The cheers as we rode into the hotel at Tábor made us feel like we’d just finished a stage of the Tour de France! This is the support and encouragement that really made the trip so enjoyable – that and the waiting cool beers of course! 136km (the longest ride for Tracy or me) and through grotty, hilly conditions, finishing in the early evening sun (about 5.50PM, so we beat the 7.30 deadline) really brought a sense of achievement. Knowing that we only had one more stage and that it was going to be much less hilly than today made us feel great!

Day 2 106km done

Day Three: The final leg – 105km (Tábor – Prague)

Vienna4

Sunday began with a good breakfast, the sun was shining, and the mood leaving the hotel was very positive. Surely 105km was nothing compared to yesterday? Only 2 or 3 hills and nothing like we’d gone through already – right?

Day 3 ready to go

We hit the first hill within about 5km of leaving the hotel and it went on for too long! 2 days and >200km of cycling had brought some sore areas and a long hill was not what we were expecting! After perhaps 45 mins, we started climbing another hill and only when we started seeing signs to a chairlift did we realize we were cycling *up* a ski slope!

This is where the encouragement from those around us really made the difference.

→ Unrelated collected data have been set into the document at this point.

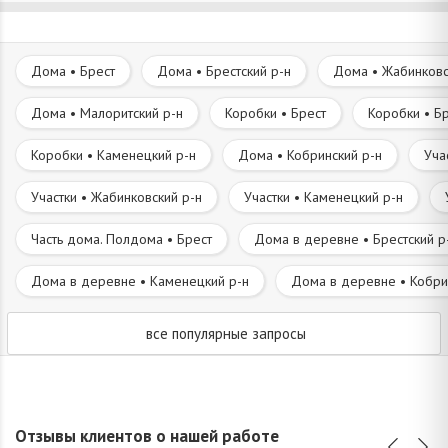
Дома • Брест
Дома • Брестский р-н
Дома • Жабинковс
Дома • Малоритский р-н
Коробки • Брест
Коробки • Бр
Коробки • Каменецкий р-н
Дома • Кобринский р-н
Уча
Участки • Жабинковский р-н
Участки • Каменецкий р-н
Часть дома. Полдома • Брест
Дома в деревне • Брестский р
Дома в деревне • Каменецкий р-н
Дома в деревне • Кобри
все популярные запросы
Отзывы клиентов о нашей работе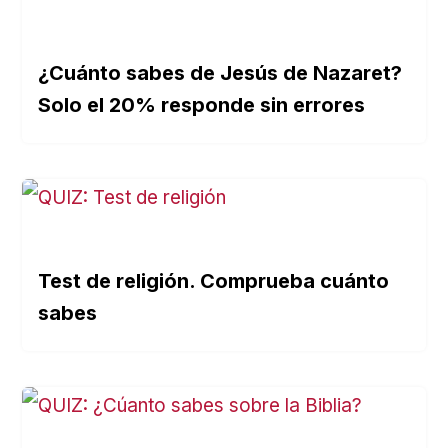
¿Cuánto sabes de Jesús de Nazaret?
Solo el 20% responde sin errores
Test de religión. Comprueba cuánto
sabes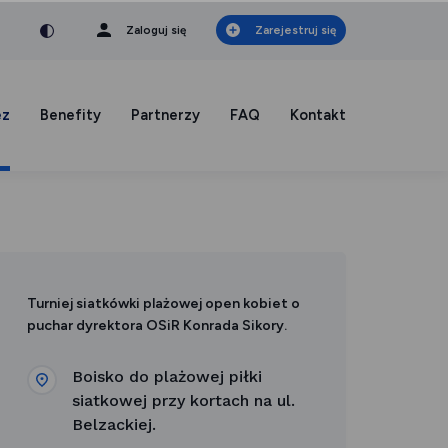
nka
a czcionka
mniejsza czcionka
Zaloguj się
Zarejestruj się
ez
Benefity
Partnerzy
FAQ
Kontakt
Turniej siatkówki plażowej open kobiet o
puchar dyrektora OSiR Konrada Sikory.
Boisko do plażowej piłki
siatkowej przy kortach na ul.
Belzackiej.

Fortunately, what goes up must come down and, despite the road surface being absolutely dire (not fun when approaching a sharp bend at >40mph with a Czech driver coming the other way) it was good to feel the wind in our hair again.

45km in and we felt we’d conquered the worst of the ride – until we were told there was one more hill. Couldn’t be that bad though –right?

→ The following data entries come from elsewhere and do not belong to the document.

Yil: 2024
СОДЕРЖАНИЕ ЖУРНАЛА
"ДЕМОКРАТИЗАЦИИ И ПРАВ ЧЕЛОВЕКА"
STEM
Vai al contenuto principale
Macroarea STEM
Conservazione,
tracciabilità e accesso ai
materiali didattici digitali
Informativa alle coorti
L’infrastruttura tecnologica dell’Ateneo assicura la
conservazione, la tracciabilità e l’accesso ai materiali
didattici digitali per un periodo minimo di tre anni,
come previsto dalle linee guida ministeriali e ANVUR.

This hill turned out to arrive from approximately 32km out to approximately 25km out from Prague and seemed to go on forever. I’d been cycling on my own for a bit (not a natural up-hill cyclist!) when I gained a fellow rider behind me. We took it slow and steady (about 5mph!) uttering encouragement and cursing the hill at every bend. The last straw came when we turned a hairpin bend for the road to turn into cobblestones! This brought some colourful expressions from Mark behind me but we kept going and were soon rewarded by the sight of our flags and huge cheers from our fellow riders who’d already climbed this monster! Just a few minutes later Tracy and another group of cyclists arrived to more cheers. Needless to say, we had a bit of a rest for a short while whilst we hydrated and carb’d up!

Day 3 End of killer climb

The last 25km into Prague were relatively uneventful, though we did re-group in order to ride the last 5-10km together alongside the river, avoiding trams to a group photo on the famous Charles Bridge.

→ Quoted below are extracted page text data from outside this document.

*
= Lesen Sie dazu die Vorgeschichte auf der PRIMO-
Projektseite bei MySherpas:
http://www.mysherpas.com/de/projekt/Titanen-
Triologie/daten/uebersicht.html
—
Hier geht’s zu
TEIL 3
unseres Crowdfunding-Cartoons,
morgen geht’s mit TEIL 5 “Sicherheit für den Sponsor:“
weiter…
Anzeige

This was followed by getting lost walking through Prague’s cobbled streets in cycling shoes (not easy at the best of times!) and taking in the sights whilst looking for our hotel (should never have taken an hour!!)

Dinner was a traditional Czech affair with beer and local liqueurs flowing; Oom-pah band playing; Goulash, dumplings and strudel, followed by awards and medals.